La
palabra escrita es garantía de perdurabilidad. El axioma viene desde la
Antigüedad, que ya es trayecto. Con la escritura pudieran salvar los hombres
las acometidas del tiempo. El mono sapiens: tal que los crecidos dioses.
Tablillas, papiros y pergaminos aseguraban, de tan tenues, que las obras
humanas se mantendrían en la memoria, una vez resueltas en polvo aquellas obras
y sus personas creativas. El valor mágico de los dibujitos breves y
eternos; las grafías, digo.
A
los textos, en virtud de ese carácter perenne que sobrepasaba las fronteras de
los años y los siglos, se confió todo lo que fuera propio de la divinidad y de los
reyes y emperadores, sus vicarios: la verdad, por ser conciso. Además de las
cuentas de funcionarios y mercaderes, la revelación religiosa y los códigos
legales fueron los primeros contenidos dignos de ser transportados a las escrituras
primerizas de épocas borrosas y brumosas. A base de transcribir los reiterados mensajes
de los que atesoraban y mandaban, se fue asentando la compleja idea de que no
solo lo verdadero era lo único que podía escribirse, sino de que fuera la
escritura garantía de verdad. «En escripto yace esto, es cosa
verdadera»,
terminarán sosteniendo los monjes medievales, herederos de aquella tecnología
cara y difícil de la escritura, la retórica y la métrica. Que lo que se
escribía iba derecho a misa, vamos.
Verdad
e inmortalidad, ahí es nada. La escritura guardaespaldas de lo inmutable se solidificó
en idea que, como toda superestructura, fue abonada también por una razón
económica: tan escaso y costoso (son sinónimos) resultaba el material escriptuario,
que era inconcebible que se malgastara en fingimientos, mentiras, falsedades.

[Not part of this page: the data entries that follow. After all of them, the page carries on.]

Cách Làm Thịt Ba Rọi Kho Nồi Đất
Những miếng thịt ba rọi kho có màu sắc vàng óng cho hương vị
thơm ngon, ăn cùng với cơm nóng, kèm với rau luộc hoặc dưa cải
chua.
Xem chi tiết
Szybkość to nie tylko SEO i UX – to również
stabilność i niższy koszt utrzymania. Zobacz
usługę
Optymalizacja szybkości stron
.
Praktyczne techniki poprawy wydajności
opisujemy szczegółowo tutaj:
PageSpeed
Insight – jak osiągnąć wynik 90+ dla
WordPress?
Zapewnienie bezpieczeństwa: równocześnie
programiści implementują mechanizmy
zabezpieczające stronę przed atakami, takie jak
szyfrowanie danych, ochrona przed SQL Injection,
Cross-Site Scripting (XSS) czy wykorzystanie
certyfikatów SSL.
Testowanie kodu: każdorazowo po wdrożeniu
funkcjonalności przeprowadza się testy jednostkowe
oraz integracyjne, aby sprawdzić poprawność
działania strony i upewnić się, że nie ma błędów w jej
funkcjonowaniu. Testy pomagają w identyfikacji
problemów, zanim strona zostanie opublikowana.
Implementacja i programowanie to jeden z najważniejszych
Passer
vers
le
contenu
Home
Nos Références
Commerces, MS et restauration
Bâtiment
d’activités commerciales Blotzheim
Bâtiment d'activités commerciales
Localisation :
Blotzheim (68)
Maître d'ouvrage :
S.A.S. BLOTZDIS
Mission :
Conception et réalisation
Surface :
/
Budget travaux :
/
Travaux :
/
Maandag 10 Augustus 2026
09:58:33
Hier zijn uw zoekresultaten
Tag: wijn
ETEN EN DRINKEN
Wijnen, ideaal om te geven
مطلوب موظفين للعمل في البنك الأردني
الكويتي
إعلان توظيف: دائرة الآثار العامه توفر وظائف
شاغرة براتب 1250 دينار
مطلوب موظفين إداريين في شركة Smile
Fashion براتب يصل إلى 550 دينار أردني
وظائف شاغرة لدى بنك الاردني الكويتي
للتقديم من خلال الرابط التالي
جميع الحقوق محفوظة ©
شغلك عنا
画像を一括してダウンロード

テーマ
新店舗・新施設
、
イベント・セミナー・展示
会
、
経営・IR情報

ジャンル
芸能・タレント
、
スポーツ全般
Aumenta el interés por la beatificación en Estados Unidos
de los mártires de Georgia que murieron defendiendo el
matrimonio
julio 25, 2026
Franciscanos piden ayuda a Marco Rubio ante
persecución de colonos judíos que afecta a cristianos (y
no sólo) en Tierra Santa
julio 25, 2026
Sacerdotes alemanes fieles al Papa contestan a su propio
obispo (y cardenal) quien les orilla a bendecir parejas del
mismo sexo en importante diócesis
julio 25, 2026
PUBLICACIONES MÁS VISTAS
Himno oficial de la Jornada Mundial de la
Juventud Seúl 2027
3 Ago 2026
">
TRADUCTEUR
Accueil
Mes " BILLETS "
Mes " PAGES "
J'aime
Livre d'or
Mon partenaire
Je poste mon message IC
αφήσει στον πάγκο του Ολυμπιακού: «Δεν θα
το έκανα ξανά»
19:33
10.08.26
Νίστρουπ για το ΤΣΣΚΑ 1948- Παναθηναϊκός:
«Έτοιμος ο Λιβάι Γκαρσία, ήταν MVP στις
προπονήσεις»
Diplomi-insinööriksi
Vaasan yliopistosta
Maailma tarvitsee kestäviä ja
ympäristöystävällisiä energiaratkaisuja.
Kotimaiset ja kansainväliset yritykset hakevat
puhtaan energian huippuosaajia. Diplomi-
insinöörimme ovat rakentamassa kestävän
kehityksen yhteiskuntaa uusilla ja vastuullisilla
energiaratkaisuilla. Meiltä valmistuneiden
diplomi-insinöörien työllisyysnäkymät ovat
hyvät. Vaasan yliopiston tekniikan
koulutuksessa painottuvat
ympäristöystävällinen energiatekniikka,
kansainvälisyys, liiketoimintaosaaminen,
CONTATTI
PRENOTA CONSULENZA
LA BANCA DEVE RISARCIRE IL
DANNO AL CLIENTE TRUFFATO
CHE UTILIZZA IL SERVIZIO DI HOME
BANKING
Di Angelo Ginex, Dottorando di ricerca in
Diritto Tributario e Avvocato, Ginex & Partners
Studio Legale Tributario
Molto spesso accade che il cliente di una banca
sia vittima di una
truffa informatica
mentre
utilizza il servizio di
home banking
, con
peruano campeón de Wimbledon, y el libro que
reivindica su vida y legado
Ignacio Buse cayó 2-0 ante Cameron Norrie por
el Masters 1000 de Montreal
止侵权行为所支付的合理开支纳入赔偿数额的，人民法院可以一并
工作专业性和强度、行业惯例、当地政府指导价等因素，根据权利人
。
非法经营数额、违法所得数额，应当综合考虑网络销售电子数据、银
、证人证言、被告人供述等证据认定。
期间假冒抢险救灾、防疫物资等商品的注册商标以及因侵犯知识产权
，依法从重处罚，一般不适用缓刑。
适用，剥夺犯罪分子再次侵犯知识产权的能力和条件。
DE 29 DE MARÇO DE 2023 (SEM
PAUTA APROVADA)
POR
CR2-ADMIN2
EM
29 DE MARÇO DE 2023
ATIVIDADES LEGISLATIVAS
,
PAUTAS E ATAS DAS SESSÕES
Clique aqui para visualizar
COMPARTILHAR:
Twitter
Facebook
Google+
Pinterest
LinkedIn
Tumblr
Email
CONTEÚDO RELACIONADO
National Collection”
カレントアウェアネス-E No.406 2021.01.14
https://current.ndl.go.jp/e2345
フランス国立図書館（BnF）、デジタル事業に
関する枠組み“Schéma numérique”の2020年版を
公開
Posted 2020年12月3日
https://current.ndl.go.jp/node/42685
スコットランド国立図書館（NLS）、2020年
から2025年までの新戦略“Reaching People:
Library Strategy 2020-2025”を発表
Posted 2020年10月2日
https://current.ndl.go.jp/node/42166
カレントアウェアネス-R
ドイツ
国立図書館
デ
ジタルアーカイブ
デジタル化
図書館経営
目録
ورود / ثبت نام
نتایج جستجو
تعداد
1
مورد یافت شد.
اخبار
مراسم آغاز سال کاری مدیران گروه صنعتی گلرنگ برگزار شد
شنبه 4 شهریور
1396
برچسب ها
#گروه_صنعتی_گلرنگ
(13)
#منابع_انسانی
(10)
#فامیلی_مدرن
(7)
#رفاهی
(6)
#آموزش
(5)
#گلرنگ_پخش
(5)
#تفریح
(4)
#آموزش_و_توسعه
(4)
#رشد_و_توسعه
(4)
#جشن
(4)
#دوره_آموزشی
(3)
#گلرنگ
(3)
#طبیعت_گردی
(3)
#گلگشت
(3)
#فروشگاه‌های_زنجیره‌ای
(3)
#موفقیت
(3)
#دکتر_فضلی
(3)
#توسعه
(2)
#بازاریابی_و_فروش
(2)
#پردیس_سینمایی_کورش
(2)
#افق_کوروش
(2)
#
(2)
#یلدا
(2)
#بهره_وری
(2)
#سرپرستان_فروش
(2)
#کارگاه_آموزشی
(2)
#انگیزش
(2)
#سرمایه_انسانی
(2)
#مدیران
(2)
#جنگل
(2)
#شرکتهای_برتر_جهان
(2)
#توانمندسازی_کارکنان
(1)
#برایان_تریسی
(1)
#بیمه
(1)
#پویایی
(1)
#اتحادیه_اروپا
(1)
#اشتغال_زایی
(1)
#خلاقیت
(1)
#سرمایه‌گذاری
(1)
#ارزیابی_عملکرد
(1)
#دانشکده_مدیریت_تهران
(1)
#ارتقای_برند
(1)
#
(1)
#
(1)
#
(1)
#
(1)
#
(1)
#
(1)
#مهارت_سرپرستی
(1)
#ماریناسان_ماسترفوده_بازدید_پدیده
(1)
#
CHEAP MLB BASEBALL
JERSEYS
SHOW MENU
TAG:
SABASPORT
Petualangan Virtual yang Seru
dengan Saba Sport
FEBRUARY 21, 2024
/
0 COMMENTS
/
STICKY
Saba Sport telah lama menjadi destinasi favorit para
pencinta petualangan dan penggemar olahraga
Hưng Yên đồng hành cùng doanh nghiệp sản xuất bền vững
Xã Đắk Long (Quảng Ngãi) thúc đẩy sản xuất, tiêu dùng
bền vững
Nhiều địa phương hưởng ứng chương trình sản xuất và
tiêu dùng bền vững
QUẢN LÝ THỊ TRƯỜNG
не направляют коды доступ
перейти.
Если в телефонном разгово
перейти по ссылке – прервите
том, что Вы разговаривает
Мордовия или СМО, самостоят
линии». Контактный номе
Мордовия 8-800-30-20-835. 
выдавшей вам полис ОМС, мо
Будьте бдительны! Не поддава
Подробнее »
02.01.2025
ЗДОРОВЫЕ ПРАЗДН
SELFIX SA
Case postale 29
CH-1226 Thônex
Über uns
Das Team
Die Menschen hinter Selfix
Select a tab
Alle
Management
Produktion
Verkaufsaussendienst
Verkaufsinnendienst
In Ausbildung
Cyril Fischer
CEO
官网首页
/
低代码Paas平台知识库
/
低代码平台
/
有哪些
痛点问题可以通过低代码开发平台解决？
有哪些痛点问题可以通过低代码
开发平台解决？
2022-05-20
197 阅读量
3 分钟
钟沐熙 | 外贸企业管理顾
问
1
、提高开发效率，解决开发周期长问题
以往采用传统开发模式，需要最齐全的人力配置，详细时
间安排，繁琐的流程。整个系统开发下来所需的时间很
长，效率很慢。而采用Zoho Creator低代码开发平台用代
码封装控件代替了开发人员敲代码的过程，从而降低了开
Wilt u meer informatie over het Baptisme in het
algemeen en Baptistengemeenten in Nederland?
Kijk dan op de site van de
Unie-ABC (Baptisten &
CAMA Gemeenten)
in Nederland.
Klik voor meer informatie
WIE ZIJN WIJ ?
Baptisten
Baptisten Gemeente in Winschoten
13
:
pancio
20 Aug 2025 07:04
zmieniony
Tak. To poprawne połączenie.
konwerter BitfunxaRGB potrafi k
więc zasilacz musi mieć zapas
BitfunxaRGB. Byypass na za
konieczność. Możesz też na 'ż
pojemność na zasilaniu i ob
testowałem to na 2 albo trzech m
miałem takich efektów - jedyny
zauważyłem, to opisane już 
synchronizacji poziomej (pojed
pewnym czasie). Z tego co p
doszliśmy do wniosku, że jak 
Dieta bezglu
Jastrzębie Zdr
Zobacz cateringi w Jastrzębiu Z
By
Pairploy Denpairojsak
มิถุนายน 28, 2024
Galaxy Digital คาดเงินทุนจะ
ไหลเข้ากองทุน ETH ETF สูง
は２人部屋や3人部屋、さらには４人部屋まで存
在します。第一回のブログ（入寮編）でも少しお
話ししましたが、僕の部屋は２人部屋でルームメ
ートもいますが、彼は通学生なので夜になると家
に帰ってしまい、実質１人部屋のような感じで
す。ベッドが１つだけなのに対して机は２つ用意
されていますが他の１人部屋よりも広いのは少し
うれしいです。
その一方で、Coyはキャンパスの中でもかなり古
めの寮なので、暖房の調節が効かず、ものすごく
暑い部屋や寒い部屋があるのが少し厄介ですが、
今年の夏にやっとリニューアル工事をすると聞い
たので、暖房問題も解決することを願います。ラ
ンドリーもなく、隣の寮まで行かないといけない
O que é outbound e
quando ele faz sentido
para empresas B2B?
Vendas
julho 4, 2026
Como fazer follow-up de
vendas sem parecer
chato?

Solo la producción industrial ha permitido, desde hace cuatro días, derrochar
papel masivamente y en vano. A las máquinas, tan necias, qué más les da. A los máquinas, lo mismo.
Los
poetas han suspirado, de suyo y de siempre, por la condición de Homero, que
inmortalizó inmortalizándose. En los poemas homéricos —los más antiguos de los
griegos— situaron los gramáticos de Alejandría el ideal de lengua: medían la
mínima distancia con respecto a la perfección perdida, in illo tempore, de modo que lo que vino tras ellos supuso una consecuente
y progresiva degradación: la Segunda Ley de la Termodinámica, aplicada a la
Filología.
No
extrañará entonces que el propio Estrabón asegurara que la Odisea se atuvo a la verdad histórica en un relato fiel: «no forja
una fábula increíble», asevera en su Geografía, III, 4, 4, y el motivo no puede ser
sino precisamente ese, geográfico: «puesto que los lugares y demás
circunstancias aducidas por él, difieren poco de los históricos». Ahí tenemos
al griego Estrabón, registrando minucioso los lugares de la Península Ibérica y
sus pueblos de pastores y guerreros, asentando sus hechos y costumbres, haciendo
ciencia, en dos palabras, sin haber puesto nunca un pie en Hispania. Y creyente
en Homero y su «manera
novelesca», perfectamente veraz, que para eso no fue el ciego de Quíos «un
cavador o un segador», sino un poeta de «ágil destreza»:
no fueron tampoco inhábiles los que, admitiendo la
veracidad de estas narraciones y la del poeta, vertieron la poesía de Hómeros
en la ciencia, tal como hizo Krátes el de Mallós y algunos otros. Pero hay
quienes, entendiendo de un modo harto torpe la obra de aquél, no sólo la despojan
de todo interés científico […], sino que juzgan de locos a los que intentan
interpretarla.
La
poesía ágil y veraz como ciencia. Ahí es nada. Extraordinario el método de
Estrabón. Sus ligeras líneas sobre la covada han sido glosadas durante siglos,
citadas en ensayos y enciclopedias, puestas a prueba en trabajos de campo,
discutidas en monografías. Etnólogos y antropólogos persiguiendo una brumosa
verdad descrita por un ausente partidario de las novelerías homéricas. Cuando
el doctor Gárate, erudito norteño, recopile una amplia bibliografía sobre el
asunto («La covada pirenaica. Patrañas
y fantasías», Cuadernos de Etnología y Etnografía de
Navarra, VII, 21 [1975], pp. 383-406), le moverá el justo afán «de agotar
un tema, que en las publicaciones de Etnología constituía, con el idioma y la
hechicería, los rasgos más distintivos de nuestra etnia, siendo totalmente falsas,
la covada y la hechicería» (p. 383).
Lo
que puede la poesía, aunque no sea lírica.